Syria jihadists, allies cut key highway as escalating violence kills around 200
Jihadist fighters cut the Damascus to Aleppo highway on Thursday during an offensive that a monitor says killed around 200, including civilians hit by Russian air force strikes.
A day earlier, jihadist group Hayat Tahrir al-Sham (HTS) and allied factions launched a surprise attack on government-held areas of northern Aleppo province, triggering the fiercest fighting in years, the Syrian Observatory for Human Rights said.
The toll in ongoing battles "has risen to 182, including 102 fighters from HTS", 19 from allied factions "and 61 regime forces and allied groups", said the Observatory.
"Russian air strikes on the Aleppo countryside killed 19 civilians on Thursday," said Rami Abdel Rahman, who heads the Observatory, adding that another civilian had been killed in Syrian army shelling a day earlier.

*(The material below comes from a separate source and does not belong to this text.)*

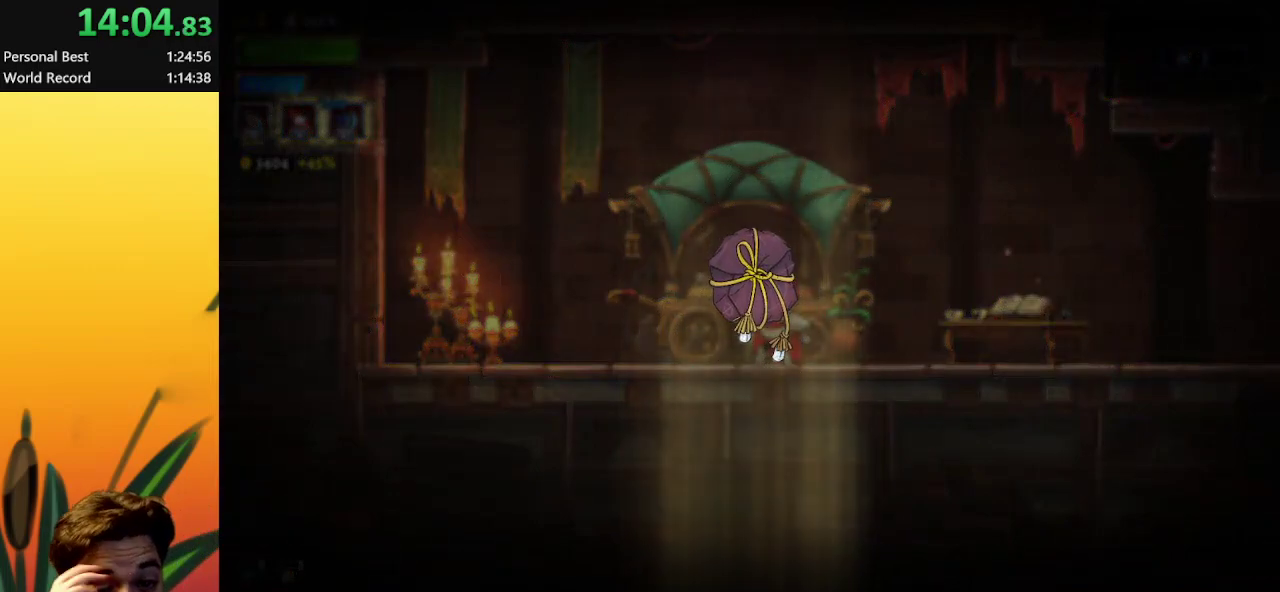
{"keys": [], "events": []}
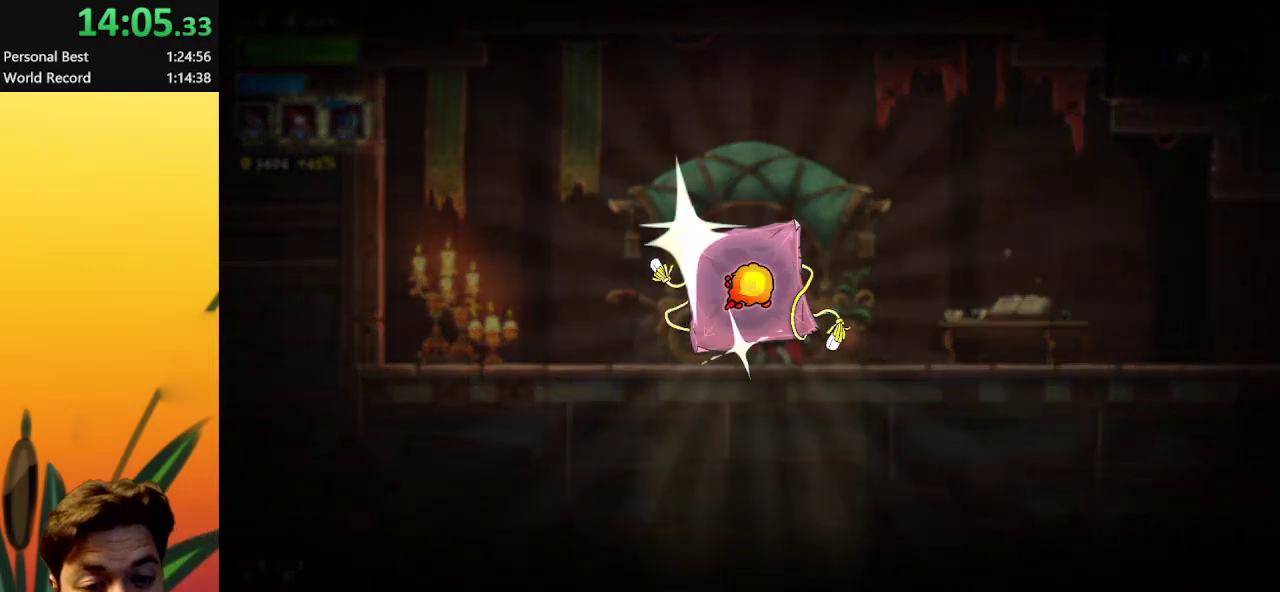
{"keys": [], "events": []}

Russia is a close ally of Syrian President Bashar al-Assad and first intervened in Syria's civil war in 2015, turning the momentum of the conflict in favour of the president, whose forces once only controlled a fifth of the country.
HTS and its allied factions, including groups backed by neighbouring Turkey, "cut off the Damascus-Aleppo international M5 highway... in addition to controlling the junction between the M4 and M5 highways," said the Britain-based monitor.

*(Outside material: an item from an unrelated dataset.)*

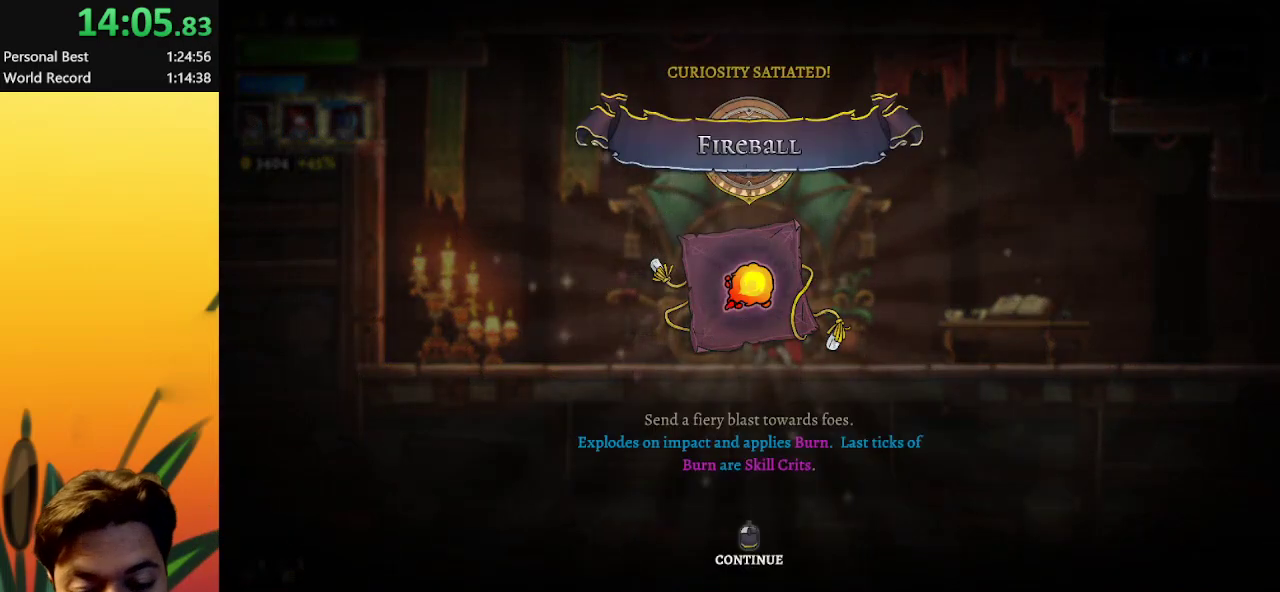
{"keys": [], "events": []}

"The highway has now been put out of service, after it was reopened by regime forces years ago," said the monitor, which has a network of sources inside Syria.
The junction of the M5 and M4 highways connects the capital and regime coastal stronghold Latakia with second city Aleppo respectively.
The UN Office for the Coordination of Humanitarian Affairs said "more than 14,000 people – nearly half are children - have been displaced" by the violence.
Syria has been gripped by civil war for more than a decade, although the intensity of the conflict had decreased in recent years.
- 'Preempt' attack -
Some of the clashes, which are happening in an area straddling Idlib and Aleppo provinces, are less than 10 kilometres (six miles) southwest of the outskirts of Aleppo city.
"This operation aims to repel the sources of fire of the criminal enemy from the frontlines," said Mohamed Bashir, who heads HTS's so-called "Salvation Government", during a press conference.
Analyst Nick Heras of the New Lines Institute for Strategy and Policy said the rebels were "trying to preempt the possibility of a Syrian military campaign in the region of Aleppo, which Russian and Syrian government airstrikes against rebel areas has been preparing for".
With some Turkey-backed factions joining the offensive, he said "Ankara is sending a message to both Damascus and Moscow to back down from their military efforts in northwest Syria," he said.
As well as Russia, Syrian President Bashar al-Assad has been backed in the civil war by Iran and allied militant groups, including Lebanon's powerful Hezbollah.
A general in Iran's Revolutionary Guards was killed in Syria on Thursday during fighting between Syrian government forces and jihadists, an Iranian news agency reported.
Iranian ministry spokesman Esmaeil Baghaei said the deadly offensive was "part of a plan by the diabolical regime (Israel) and the US" and called for "firm and coordinated action to prevent the spread of terrorism in the region".
During more than two months of war with Hezbollah in Lebanon, Israel intensified its strikes on Iran-backed groups in Syria including Hezbollah.
Rebel forces "are in a better position to take and seize villages than Russian-backed Syrian government forces, while the Iranians are focused on Lebanon," Heras said.
- 'Heavy losses' -
The Syrian jihadists and their allies launched their attack the day the Lebanon-Israel truce came into effect.
Analyst Haid Haid said the rebels had been "planning for this offensive for quite a while".
But "if the rebel forces waited too long the regime would have been able to reinforce their frontlines as Hezbollah forces are no longer busy with the war in Lebanon".
HTS, led by Al-Qaeda's former Syria branch, controls swathes of the northwest Idlib area as well as small parts of neighbouring Aleppo, Hama and Latakia provinces.
An AFP correspondent reported heavy, uninterrupted clashes east of the city of Idlib since Wednesday morning, including air strikes.
A military statement carried by state news agency SANA said that "armed terrorist organisations grouped under so-called 'Nusra terrorist front' present in Aleppo and Idlib provinces launched a large, broad-fronted attack" Wednesday morning.
It said the attack with "medium and heavy weapons targeted safe villages and towns and our military sites in those areas".
The army "in cooperation with friendly forces" confronted the attack "which is still continuing", inflicting "heavy losses" on the armed groups, the military statement said, without reporting army losses.
Syria's conflict broke out after Assad crushed anti-government protests in 2011, spiralling into a complex conflict that has drawn in foreign armies and jihadists.
It has killed more than 500,000 people, displaced millions and battered the country's infrastructure and industry.
The Idlib region is subject to a ceasefire -- repeatedly violated but which had largely been holding -- brokered by Turkey and Russia after a Syrian government offensive in March 2020.